Every charitable cause is a good one and is typically launched with the intention of making the world a better place in some way.
The urge to see notable change can drive charity founders to want to help as many people as they can, but when launching your charity, one of the first things you must do is develop a thick skin. Whilst it’s admirable to want to help everyone you come across or hear of, unless your charity is underpinned from a trust fund or an initial donation worth millions, it’s unlikely you will be able to do this in the early days, which can lead to some heart-rending decisions.
As I suggested in this article, one way to reach/help more people more quickly is to consider partnering with another organisation that serves the same cause and champions for the same, or similar, changes. A joint campaign would have a much wider reach and you would have more hands on deck working to the achieve the end goal.
Sometimes, it’s not in the best long-term interests of your beneficiaries to try and help everyone. There have been many charities launch in the last decade, mostly because of local authority and national government cuts to front line services. However, whilst charities strive to fill these gaps, this takes the onus away from our government and absolves their responsibilities to apportion our taxes for the benefit of the UK population. The more that charities take on, the easier it is for local authorities, when calculating their budget, to wash their hands of the problem that exists, which means even more cuts and less support over the long term.

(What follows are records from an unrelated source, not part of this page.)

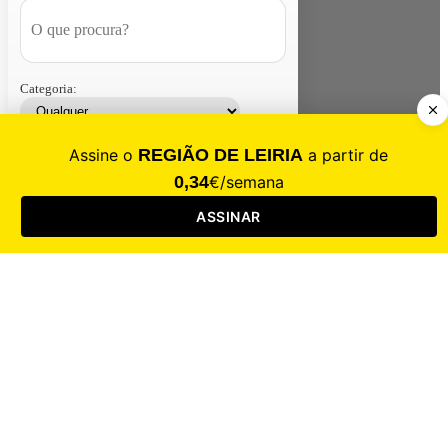
Categoria:
Contacte-nos
Assinar
Loja
Entrar
CALAMIDADE
Saúde
Desporto
Mercado
Cultura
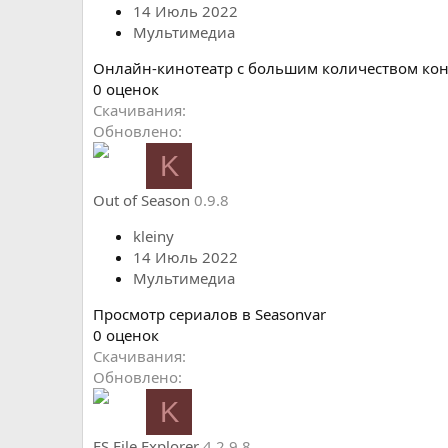
д
14 Июль 2022
Мультимедиа
Онлайн-кинотеатр с большим количеством кон
0
0 оценок
.
Скачивания
0
Обновлено
0
K
з
в
Out of Season
0.9.8
ё
з
kleiny
д
14 Июль 2022
Мультимедиа
Просмотр сериалов в Seasonvar
0
0 оценок
.
Скачивания
0
Обновлено
0
K
з
в
ES File Explorer
4.2.9.8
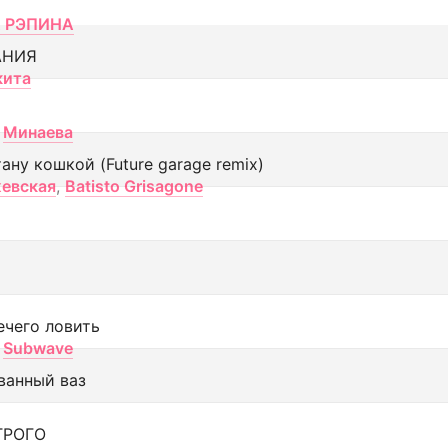
 РЭПИНА
АНИЯ
кита
Минаева
тану кошкой (Future garage remix)
евская
,
Batisto Grisagone
ечего ловить
Subwave
ванный ваз
ТРОГО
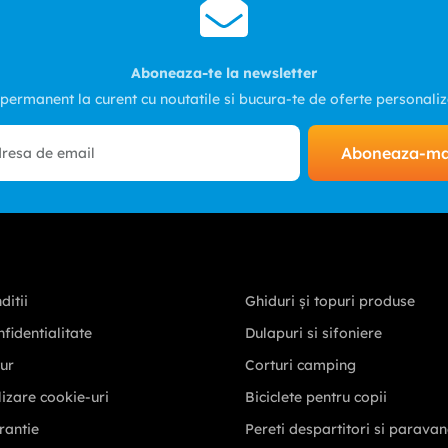
Aboneaza-te la newsletter
 permanent la curent cu noutatile si bucura-te de oferte personali
Aboneaza-m
ditii
Ghiduri și topuri produse
nfidentialitate
Dulapuri si sifoniere
tur
Corturi camping
ilizare cookie-uri
Biciclete pentru copii
rantie
Pereti despartitori si parava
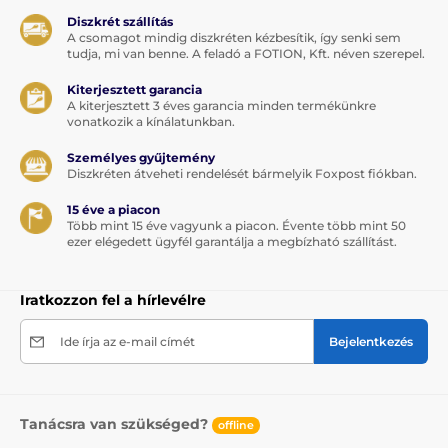
Diszkrét szállítás
A csomagot mindig diszkréten kézbesítik, így senki sem
tudja, mi van benne. A feladó a FOTION, Kft. néven szerepel.
Kiterjesztett garancia
A kiterjesztett 3 éves garancia minden termékünkre
vonatkozik a kínálatunkban.
Személyes gyűjtemény
Diszkréten átveheti rendelését bármelyik Foxpost fiókban.
15 éve a piacon
Több mint 15 éve vagyunk a piacon. Évente több mint 50
ezer elégedett ügyfél garantálja a megbízható szállítást.
Iratkozzon fel a hírlevélre
Ide írja az e-mail címét
Bejelentkezés
Tanácsra van szükséged?
offline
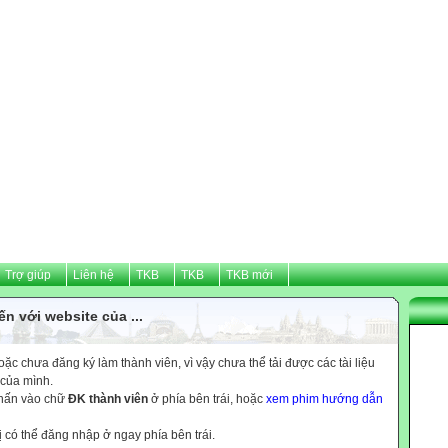
Trợ giúp
Liên hệ
TKB
TKB
TKB mới
n với website của ...
c chưa đăng ký làm thành viên, vì vậy chưa thể tải được các tài liệu
 của mình.
nhấn vào chữ
ĐK thành viên
ở phía bên trái, hoặc
xem phim hướng dẫn
ị có thể đăng nhập ở ngay phía bên trái.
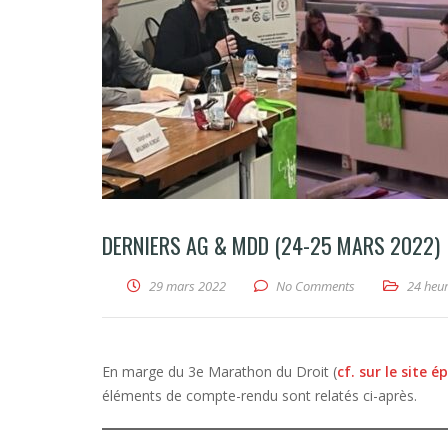
DERNIERS AG & MDD (24-25 MARS 2022)
29 mars 2022
No Comments
24 heur
En marge du 3e Marathon du Droit (
cf. sur le site 
éléments de compte-rendu sont relatés ci-après.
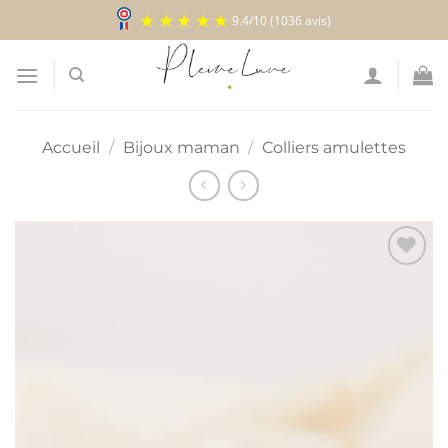
Passer
9.4
/
10
(1036 avis)
au
contenu
Accueil
/
Bijoux maman
/
Colliers amulettes
Ajouter
à la
liste
d’envies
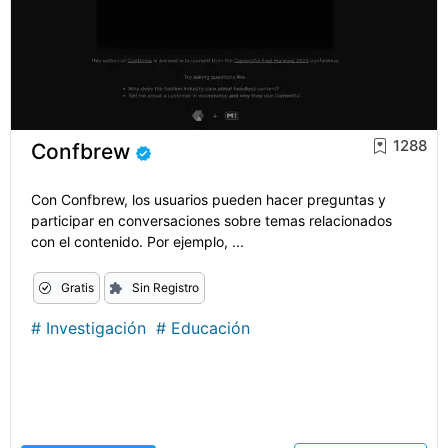
1288
Confbrew
Con Confbrew, los usuarios pueden hacer preguntas y
participar en conversaciones sobre temas relacionados
con el contenido. Por ejemplo, ...
Gratis
Sin Registro
#
Investigación
#
Educación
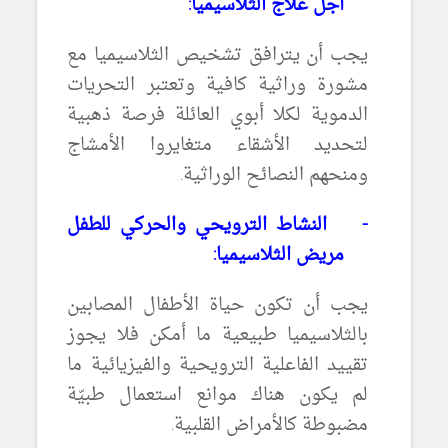
أجل علاج الثلاسيميا:
يجب أن يترافق تشخيص الثلاسيميا مع
مشورة وراثية كافية وتعتبر التحريات
الدموية لكلا أبوي العائلة فرصة ذهبية
لتحديد الأشقاء متغايروا الأمشاج
ومنحهم النصائح الوراثية.
-
النشاط الترويحي والحركي للطفل
مريض الثلاسيميا:
يجب أن تكون حياة الأطفال المصابين
بالثلاسيميا طبيعية ما أمكن فلا يجوز
تقييد الفاعلية الترويحية والفيزيائية ما
لم يكون هناك موانع استعمال طبيّة
مضبوطة كالأمراض القلبية.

Then there’s another question: do you throw your donations, time and resources towards the symptoms of the problem or the cause? In the short term, the symptoms will seem the obvious choice; however, if nothing is done about the cause or no investment put towards changing it, the problem will still continue. Addressing the cause only could be argued as ‘being cruel to be kind’—but is the issue something that can be eradicated, or is it too big a hurdle to overcome? Would saying ‘no’ to people in need today allow you to stop anyone needing such support in ten years’ time?
Another argument is that treating the symptoms of people in need stops them making the necessary changes to escape their situation. It’s not enablement as such, but it is seen by some as prolonging the problem; of course, this is only some people’s view, and those who do have this belief are unlikely to be working in the third sector. That said, most people only make changes when they finally decide to do so. So, does that mean that everyone in need has this resolve within them, deep down, which just needs to come to the surface at the right time? It’s an interesting question. Of course, I’m playing devil’s advocate here, but these points genuinely stop some people from donating to charities.

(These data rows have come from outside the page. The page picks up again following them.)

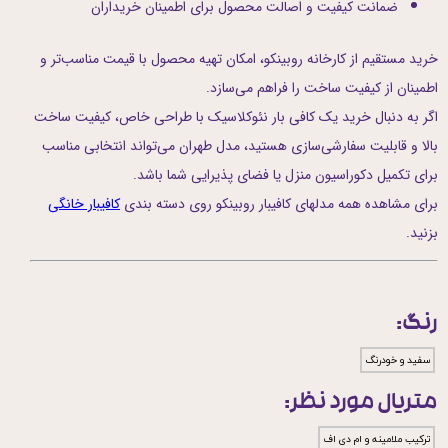
ضمانت کیفیت و اصالت محصول برای اطمینان خریداران
خرید مستقیم از کارخانه روبینکو، امکان تهیه محصول با قیمت مناسب‌تر و
اطمینان از کیفیت ساخت را فراهم می‌سازد.
اگر به دنبال خرید یک کافی بار نئوکلاسیک با طراحی خاص، کیفیت ساخت
بالا و قابلیت سفارشی‌سازی هستید، مدل طهران می‌تواند انتخابی مناسب
برای تکمیل دکوراسیون منزل یا فضای پذیرایی شما باشد.
برای مشاهده همه مدلهای کافیبار روبینکو روی دسته بندی
کافیبار خانگی
بزنید.
رنگ:
سفید و خودرنگ
متریال مورد نظر:
ترکیب ملامینه و ام دی اف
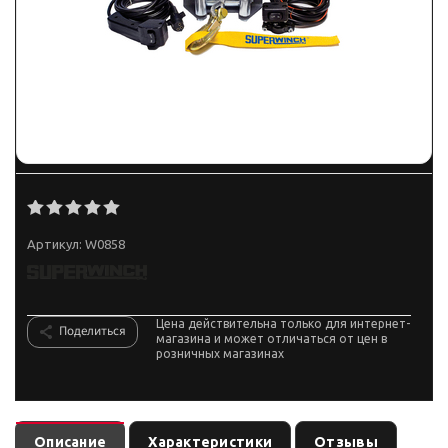
Артикул:
W0858
Цена действительна только для интернет-
Поделиться
магазина и может отличаться от цен в
розничных магазинах
Описание
Характеристики
Отзывы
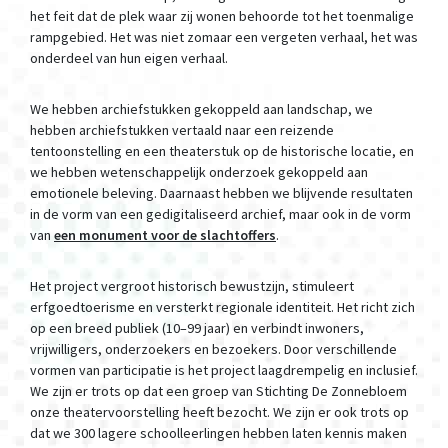
het feit dat de plek waar zij wonen behoorde tot het toenmalige
rampgebied. Het was niet zomaar een vergeten verhaal, het was
onderdeel van hun eigen verhaal.
We hebben archiefstukken gekoppeld aan landschap, we
hebben archiefstukken vertaald naar een reizende
tentoonstelling en een theaterstuk op de historische locatie, en
we hebben wetenschappelijk onderzoek gekoppeld aan
emotionele beleving. Daarnaast hebben we blijvende resultaten
in de vorm van een gedigitaliseerd archief, maar ook in de vorm
van
een monument voor de slachtoffers
.
Het project vergroot historisch bewustzijn, stimuleert
erfgoedtoerisme en versterkt regionale identiteit. Het richt zich
op een breed publiek (10–99 jaar) en verbindt inwoners,
vrijwilligers, onderzoekers en bezoekers. Door verschillende
vormen van participatie is het project laagdrempelig en inclusief.
We zijn er trots op dat een groep van Stichting De Zonnebloem
onze theatervoorstelling heeft bezocht. We zijn er ook trots op
dat we 300 lagere schoolleerlingen hebben laten kennis maken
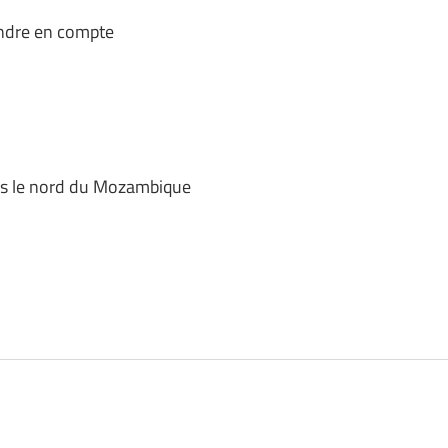
endre en compte
ns le nord du Mozambique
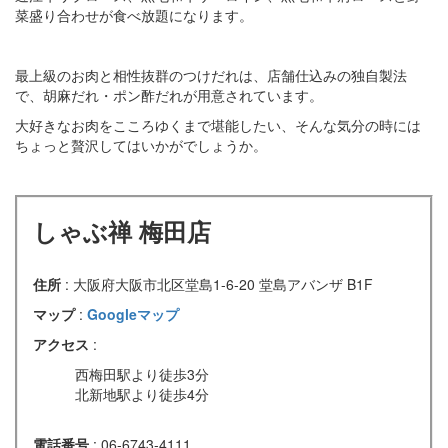
菜盛り合わせが食べ放題になります。
最上級のお肉と相性抜群のつけだれは、店舗仕込みの独自製法
で、胡麻だれ・ポン酢だれが用意されています。
大好きなお肉をこころゆくまで堪能したい、そんな気分の時には
ちょっと贅沢してはいかがでしょうか。
しゃぶ禅 梅田店
住所
: 大阪府大阪市北区堂島1-6-20 堂島アバンザ B1F
マップ
:
Googleマップ
アクセス
:
西梅田駅より徒歩3分
北新地駅より徒歩4分
電話番号
: 06-6743-4111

Once you begin looking for beneficiaries, you will probably find more than your budget allows you to support. In this instance, how do you decide who gets your help and who doesn’t? This is where the thick skin comes in. Raising further funds to spread your support over a wider area is usually the tactic in this situation; however, this takes more time and effort, and possibly more people willing to help the cause to make this happen.

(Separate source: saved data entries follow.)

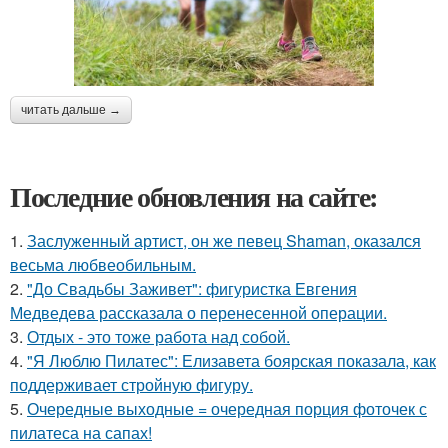
читать дальше →
Последние обновления на сайте:
1.
Заслуженный артист, он же певец Shaman, оказался
весьма любвеобильным.
2.
"До Свадьбы Заживет": фигуристка Евгения
Медведева рассказала о перенесенной операции.
3.
Отдых - это тоже работа над собой.
4.
"Я Люблю Пилатес": Елизавета боярская показала, как
поддерживает стройную фигуру.
5.
Очередные выходные = очередная порция фоточек с
пилатеса на сапах!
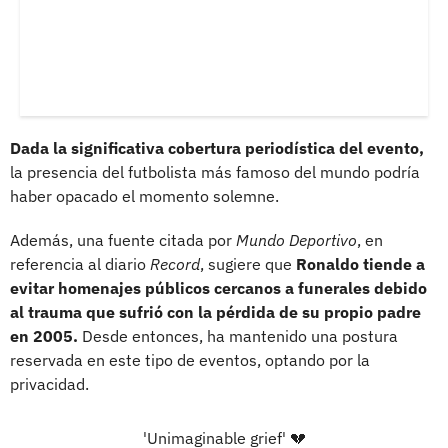
Dada la significativa cobertura periodística del evento,
la presencia del futbolista más famoso del mundo podría
haber opacado el momento solemne.
Además, una fuente citada por
Mundo Deportivo
, en
referencia al diario
Record
, sugiere que
Ronaldo tiende a
evitar homenajes públicos cercanos a funerales debido
al trauma que sufrió con la pérdida de su propio padre
en 2005.
Desde entonces, ha mantenido una postura
reservada en este tipo de eventos, optando por la
privacidad.
'Unimaginable grief' 💔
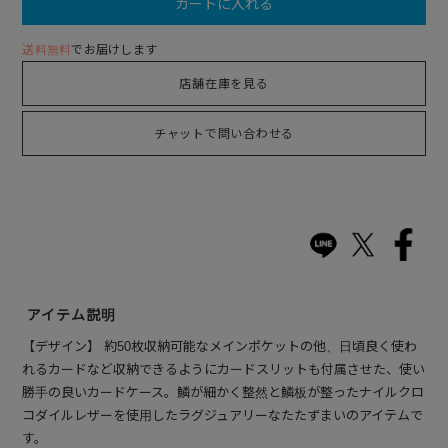
カートに入れる
送料無料
でお届けします
店舗在庫を見る
チャットで問い合わせる
アイテム説明
【デザイン】 約50枚収納可能なメインポケットの他、日頃良く使わ
れるカードなど収納できるようにカードスリットも付属させた、使い
勝手の良いカードケース。鱗が細かく整然と鱗板が整ったナイルクロ
コダイルレザーを使用したラグジュアリーなたたずまいのアイテムで
す。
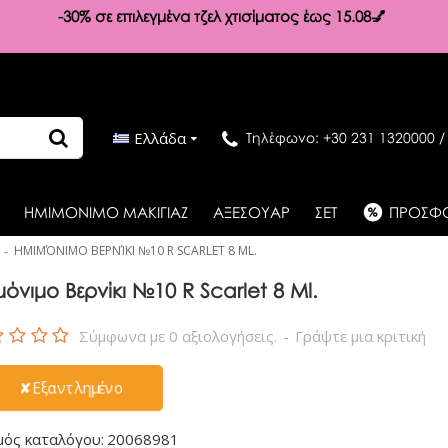
-30%
σε επιλεγμένα τζελ χτισίματος έως 15.08💅
Ελλάδα
Τηλέφωνο: +30 231 1320000 /
ΗΜΙΜΟΝΙΜΟ ΜΑΚΙΓΙΑΖ
ΑΞΕΣΟΥΑΡ
ΣΕΤ
ΠΡΟΣΦ
ΗΜΙΜΌΝΙΜΟ ΒΕΡΝΊΚΙ №10 R SCARLET 8 ML.
μόνιμο Βερνίκι №10 R Scarlet 8 Ml.
Σύμφωνα με 0 αξιολογήσεις.
-
Γράψτε μια κριτική
✘Εξαντλημένο
μός καταλόγου:
20068981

Certainly, concerning the majority of small, grass root charities I’ve come across, the founder often gives much more than you’d think, both financially and in terms of their time—because the cause is so close to their heart, and they can’t stomach the thought of anyone suffering. Believe me when I say the very best people with the biggest hearts work on the front line in the third sector. However, for a charity to make an impact that looks attractive to funders, it needs a strategic, often logical plan in place, and a determined argument as to why funds are being spent in the way they are. Emotion doesn’t come into these decisions very often, so it does actually benefit your organisation for you to be clear on the help it wants to give and the outcomes it hopes to achieve—because throwing money at the problem isn’t always the best way to lessen or curtail an issue.
Learning to say ‘no’ doesn’t mean you have a crevice where your heart should be or that you’re not cut out to run a charity—the exact opposite will be true. However, making the right decision for the people you’re trying to help or the problem you’d like to solve will be easier and more effective if it comes from your head rather than your heart.